Dr. Paula Durlofsky reminds us that we do so much damage to our relationships when we assume we can read minds and project our own fears and experiences onto other people’s behavior. Instead of building elaborate stories about other people’s motivations, try curiosity. Just ask the person what they are thinking. You might be surprised to learn that not everything is about you.
9. Trying to change someone’s mind during a heated social media discussion.
The righteous urge to educate morons on social media with facts and logic feels like a moral imperative. Surely, you think, if you just present the right evidence clearly enough, you’ll open their eyes to the truth.
But here’s how these interactions actually unfold: positions become more entrenched, personal attacks emerge, and everyone leaves feeling more convinced they’re right than when they started. You just can’t logic someone out of an emotionally-held position, especially not in a public forum where admitting you’re wrong means losing face in front of an audience.

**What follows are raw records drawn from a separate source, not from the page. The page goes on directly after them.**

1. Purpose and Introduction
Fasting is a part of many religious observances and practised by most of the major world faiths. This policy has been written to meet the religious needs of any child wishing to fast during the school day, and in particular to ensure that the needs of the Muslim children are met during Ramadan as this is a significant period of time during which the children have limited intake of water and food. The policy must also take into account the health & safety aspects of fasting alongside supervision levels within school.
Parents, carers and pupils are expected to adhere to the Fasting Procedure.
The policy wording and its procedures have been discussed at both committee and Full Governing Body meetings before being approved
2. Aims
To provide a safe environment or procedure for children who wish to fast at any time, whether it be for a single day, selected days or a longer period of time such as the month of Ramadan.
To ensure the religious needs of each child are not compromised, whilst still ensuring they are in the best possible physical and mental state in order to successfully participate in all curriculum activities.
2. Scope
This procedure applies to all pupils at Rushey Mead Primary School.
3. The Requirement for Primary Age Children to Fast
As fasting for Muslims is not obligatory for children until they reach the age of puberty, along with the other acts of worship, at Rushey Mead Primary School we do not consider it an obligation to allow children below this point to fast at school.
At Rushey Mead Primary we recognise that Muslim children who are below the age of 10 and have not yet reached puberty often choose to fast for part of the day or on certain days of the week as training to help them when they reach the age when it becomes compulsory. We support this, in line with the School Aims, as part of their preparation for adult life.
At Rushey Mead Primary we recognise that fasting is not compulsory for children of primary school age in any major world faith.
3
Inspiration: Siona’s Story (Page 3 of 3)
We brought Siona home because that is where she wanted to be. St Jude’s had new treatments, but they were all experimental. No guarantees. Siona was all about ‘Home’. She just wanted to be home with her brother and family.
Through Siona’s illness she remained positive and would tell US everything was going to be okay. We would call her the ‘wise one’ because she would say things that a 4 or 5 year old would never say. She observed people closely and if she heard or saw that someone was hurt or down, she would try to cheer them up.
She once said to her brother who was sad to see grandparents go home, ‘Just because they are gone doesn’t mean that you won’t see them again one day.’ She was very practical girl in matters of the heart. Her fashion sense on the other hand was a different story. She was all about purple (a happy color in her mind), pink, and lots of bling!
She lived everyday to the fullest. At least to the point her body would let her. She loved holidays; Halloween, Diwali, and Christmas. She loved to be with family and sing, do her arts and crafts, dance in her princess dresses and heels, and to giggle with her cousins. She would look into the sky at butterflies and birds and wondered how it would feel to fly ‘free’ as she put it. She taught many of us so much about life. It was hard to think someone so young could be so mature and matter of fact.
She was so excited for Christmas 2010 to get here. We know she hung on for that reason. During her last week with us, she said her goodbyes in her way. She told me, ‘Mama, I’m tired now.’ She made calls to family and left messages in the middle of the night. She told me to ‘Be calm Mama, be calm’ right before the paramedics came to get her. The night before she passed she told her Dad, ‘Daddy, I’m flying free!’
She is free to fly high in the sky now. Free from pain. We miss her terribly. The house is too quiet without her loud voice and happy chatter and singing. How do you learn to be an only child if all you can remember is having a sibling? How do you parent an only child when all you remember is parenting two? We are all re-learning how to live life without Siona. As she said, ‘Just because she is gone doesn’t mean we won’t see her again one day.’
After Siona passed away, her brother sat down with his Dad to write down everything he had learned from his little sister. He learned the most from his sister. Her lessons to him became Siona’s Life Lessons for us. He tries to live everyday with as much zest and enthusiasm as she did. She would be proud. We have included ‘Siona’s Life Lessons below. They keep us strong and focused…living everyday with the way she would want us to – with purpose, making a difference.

If you genuinely want to influence someone’s thinking, private conversations built on curiosity and respect work far better than public debates. Online, consider asking questions instead of making statements: “What experiences led you to that conclusion?” But quite often, the best response is no response. Save your energy for conversations where minds are actually open to change.
10. Keeping toxic people in your life just because of history.

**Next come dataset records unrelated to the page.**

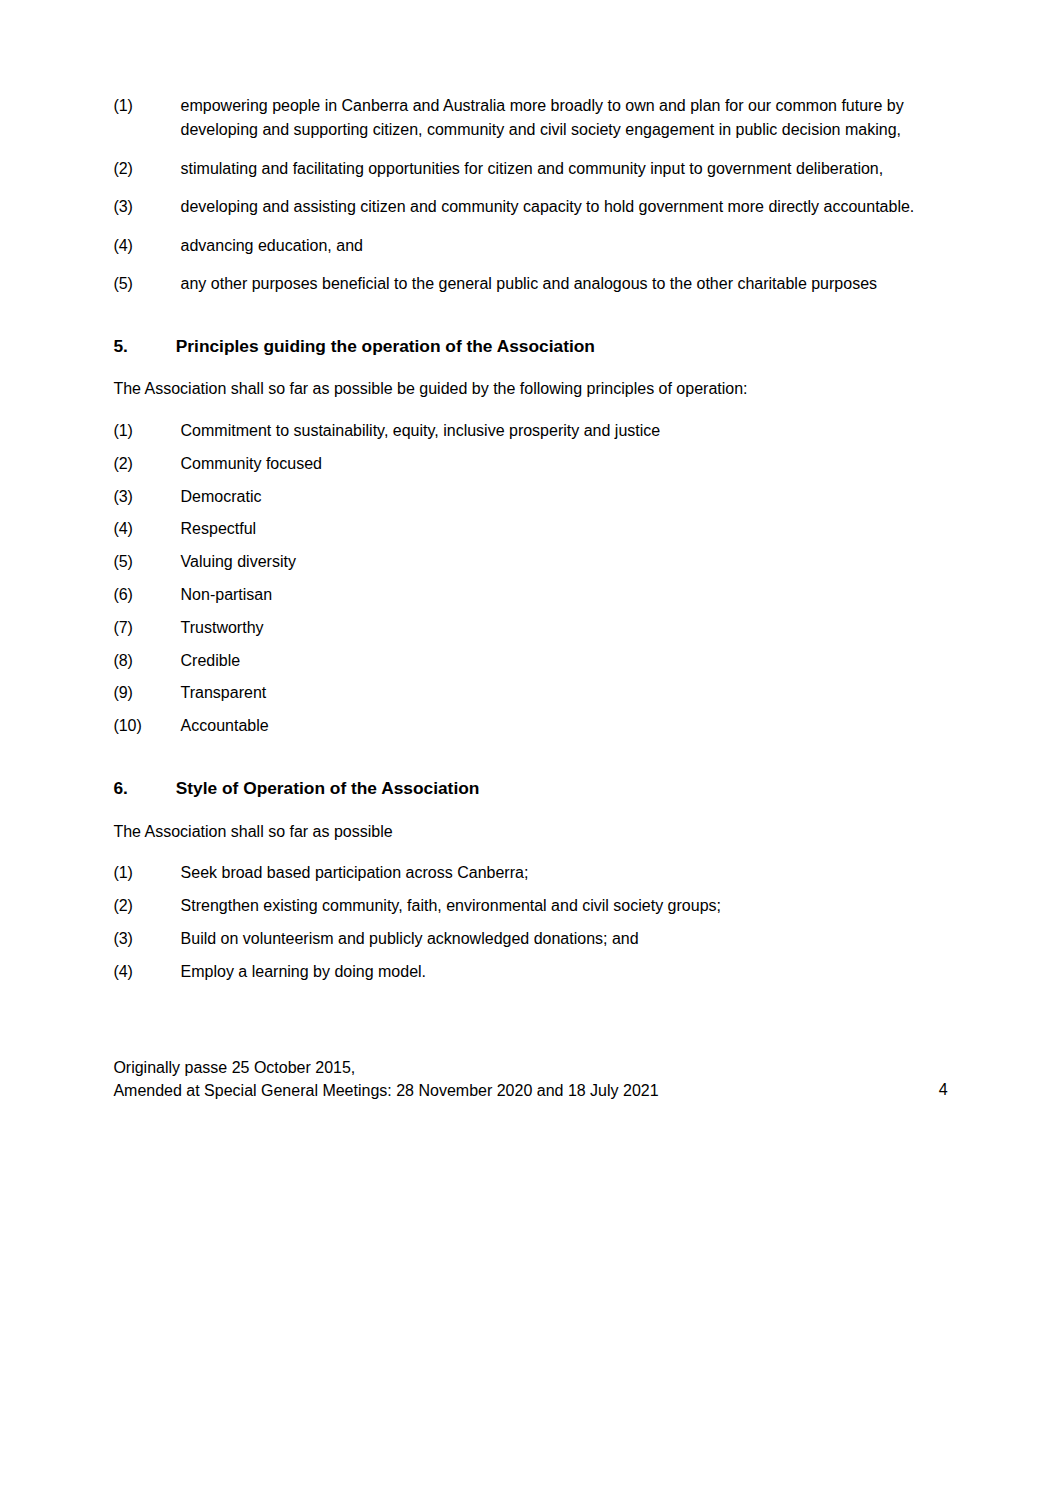(1) empowering people in Canberra and Australia more broadly to own and plan for our common future by developing and supporting citizen, community and civil society engagement in public decision making,
(2) stimulating and facilitating opportunities for citizen and community input to government deliberation,
(3) developing and assisting citizen and community capacity to hold government more directly accountable.
(4) advancing education, and
(5) any other purposes beneficial to the general public and analogous to the other charitable purposes
5. Principles guiding the operation of the Association
The Association shall so far as possible be guided by the following principles of operation:
(1) Commitment to sustainability, equity, inclusive prosperity and justice
(2) Community focused
(3) Democratic
(4) Respectful
(5) Valuing diversity
(6) Non-partisan
(7) Trustworthy
(8) Credible
(9) Transparent
(10) Accountable
6. Style of Operation of the Association
The Association shall so far as possible
(1) Seek broad based participation across Canberra;
(2) Strengthen existing community, faith, environmental and civil society groups;
(3) Build on volunteerism and publicly acknowledged donations; and
(4) Employ a learning by doing model.
Originally passe 25 October 2015,
Amended at Special General Meetings: 28 November 2020 and 18 July 2021
4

When a long-term “friend” drains every conversation, consistently undermines your confidence, or treats you poorly, it can be tempting to keep them in your life just because you’ve been through a lot together.
But the sunk cost fallacy applies to relationships, too. And time invested doesn’t justify continued investment in something that’s actively harming you. You might even be convincing yourself that enduring poor treatment is noble when it’s actually fear of change disguised as loyalty.
There’s a difference between supporting someone through genuine hardship and enabling someone’s toxic behavior because you’re afraid of disappointing them. Healthy relationships should add value to your life, not consistently subtract from it.
11. Assuming your memory of an argument is completely accurate.
No one wants to believe this, but we all misremember things. Memory is reconstructive, not reproductive. Your brain doesn’t store conversations like a recording device. Each time you recall an event, you’re actually rebuilding it, and your current emotional state influences that reconstruction.
This isn’t intentional deception. It’s simply how human memory works, and it happens to everyone. That’s why eye-witness accounts are so unreliable.
Unfortunately, when we’re arguing about two different versions of the same conversation, the unshakable belief in our own memory only escalates the conflicts. The truth is, you’re probably both wrong and both right to some extent, but unless you recorded the conversation (which I wouldn’t recommend), you’ll never really know what happened, so arguing about it is entirely pointless.
Final thoughts…
The path of least resistance often feels like wisdom until you’re dealing with the consequences. It’s in those crucial seconds between impulse and action, when you can choose the harder right over the easier wrong. None of us gets this right all the time, and that’s exactly the point. Self-awareness combined with a little patience can transform those split-second choices from sources of regret into opportunities for integrity and respect.